- [TEXTO FORNECIDO]
:::
Estamos ampliando o consumo de sucata, porque o aço, como a Patrícia sempre diz, é 100% reciclado e infinitamente reciclável. Essa frase, para mim, é perfeita, porque traz a capacidade do aço de estar conectado com o futuro, de ser utilizado novamente em condições adequadas, o que é fundamental para o futuro que acreditamos ser necessário.
Ao aumentar o consumo de sucata, temos a capacidade de melhorar nossas emissões, nesse momento, no curto prazo. E estamos fazendo isso ao melhorar a performance da planta. No último ano, de 2023 para 2024, conseguimos reduzir nossas emissões em 4,5%, focados na melhoria da performance da empresa.
Paralelamente, estamos buscando alternativas para utilizar materiais diferentes na planta, de forma a ampliar a capacidade de redução de emissões. No médio prazo, vejo oportunidades para o uso de equipamentos alternativos, como o gás natural.
Se o preço se tornar viável, o gás natural pode ser uma boa alternativa. Temos uma planta em Tubarão que pode utilizar gás natural imediatamente, e na nossa planta aqui em Pecém, com um projeto finalizado, que não demanda tanto tempo e nem tantos investimentos, podemos adaptar nossos equipamentos para utilizar esse recurso.
O que vemos como barreira no momento é o preço do gás natural, mas acreditamos que ele pode ser um processo de transição interessante. O gás natural é um hidrocarboneto, e já contém hidrogênio, o que nos permite dar o primeiro passo para explorar o uso de hidrogênio.
A longo prazo, vejo um grande potencial para a energia renovável, como a eólica e a solar, além da produção de hidrogênio verde, que será conectado aos nossos futuros equipamentos.
Eu vejo isso muito claramente, e acredito que esse é o caminho. Essa potencialidade não pode estar desconectada do que priorizamos durante a aquisição da planta. No entanto, é necessário um percurso a ser realizado, que também requer a participação do setor público.
Quando olhamos para o Canadá e para a Europa, vemos que os investimentos públicos no setor são essenciais para alavancar ativos industriais. O setor siderúrgico globalmente está calcado na utilização de carvão, e a adaptação para alternativas mais sustentáveis exigirá não apenas tecnologia e pesquisa, mas também investimentos, tanto públicos quanto privados.
O POVO - Sabe-se o quanto o aço tem essa capacidade de ser reciclado nesse processo de transição energética, mas queria entender sobre outras ações da chamada agenda ESG que são implementadas pela Arcelormittal no Pecém...
:::
- [Registros salvos]
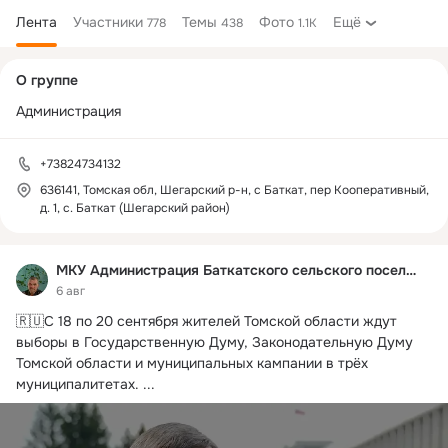
Лента
Участники
Темы
Фото
Ещё
778
438
1.1K
Дополнительная
О группе
колонка
Администрация
+73824734132
636141, Томская обл, Шегарский р-н, с Баткат, пер Кооперативный,
д. 1, с. Баткат (Шегарский район)
МКУ Администрация Баткатского сельского поселения
6 авг
🇷🇺С 18 по 20 сентября жителей Томской области ждут 
выборы в Государственную Думу, Законодательную Думу 
Томской области и муниципальных кампании в трёх 
муниципалитетах.
 ...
:::
- [TAREFAS PROPOSTAS]
a: Resuma em duas frases o trecho sobre a redução de emissões na siderurgia.
b: Dê continuidade ao trecho sobre a redução de emissões na siderurgia a partir do ponto em que ele termina.

- [RESPOSTAS ESPERADAS]
a: A empresa amplia o consumo de sucata e melhora a performance da planta para reduzir emissões no curto prazo, o que resultou em uma queda de 4,5% de 2023 para 2024. No médio prazo, o gás natural aparece como alternativa de transição, hoje barrada pelo preço, e, no longo prazo, a aposta é em energia eólica, solar e hidrogênio verde, o que exigirá investimentos públicos e privados.

b:
Erick Torres - Eu falo com muita felicidade sobre isso.
Acredito que, onde temos nos posicionado como planta e unidade, temos realizado um trabalho muito ligado a essa parte de ESG. Vamos iniciar pelas letras, né? Vou começar ao contrário, pela parte de governança. Essa capacidade da gente se relacionar de forma geral e de ter a empresa conectada com os valores das pessoas internas também.
Hoje, temos um trabalho muito bacana com os nossos empregados, focado no desenvolvimento deles e na capacitação. Pregamos muito que as pessoas se coloquem em desafios diferentes para que possam crescer. Nos conectamos muito com a localidade, trazendo e gerando riqueza.
Para se ter uma ideia, hoje, São Gonçalo do Amarante e Caucaia, que são as duas cidades mais próximas de nós, receberam, no último ano, 950 milhões de reais em compras feitas por nossa empresa. Isso representa quase 70% das nossas compras totais no ano.
Considerando que esses são os municípios mais próximos de nós, acreditamos muito no desenvolvimento regional e setorial. Não queremos ser vistos como uma empresa que está apenas explorando o local, mas sim como parte de uma comunidade. Queremos que mesmo aqueles que não trabalham conosco saibam que estamos gerando algum tipo de riqueza para a região.
Temos feito isso com plenitude e muita seriedade. Temos projetos de desenvolvimento em parceria com a educação. Um projeto muito bacana é o de jovem aprendiz, que pega várias pessoas da região, especialmente dessas duas localidades, que depois se tornam empregados nossos.
Temos exemplos de pessoas que começaram a fazer engenharia a partir dessa vocação, ao enxergar ali uma oportunidade de crescimento pessoal e profissional. Paralelamente, trabalhamos muito com a questão da sustentabilidade. Nossa planta é tecnologicamente muito forte e tem vários equipamentos ambientais de última geração.
Temos essa vocação, e o próprio compromisso com a descarbonização, visando a neutralidade até 2050, é algo muito forte, que conecta com toda essa condição de ESG, que para mim, deixou de ser apenas um estudo ou algo a ser falado e se tornou ações concretas executadas pela empresa. Eu consigo ver claramente os valores da empresa conectados aos nossos valores, como cidadãos. Isso me traz uma felicidade imensa.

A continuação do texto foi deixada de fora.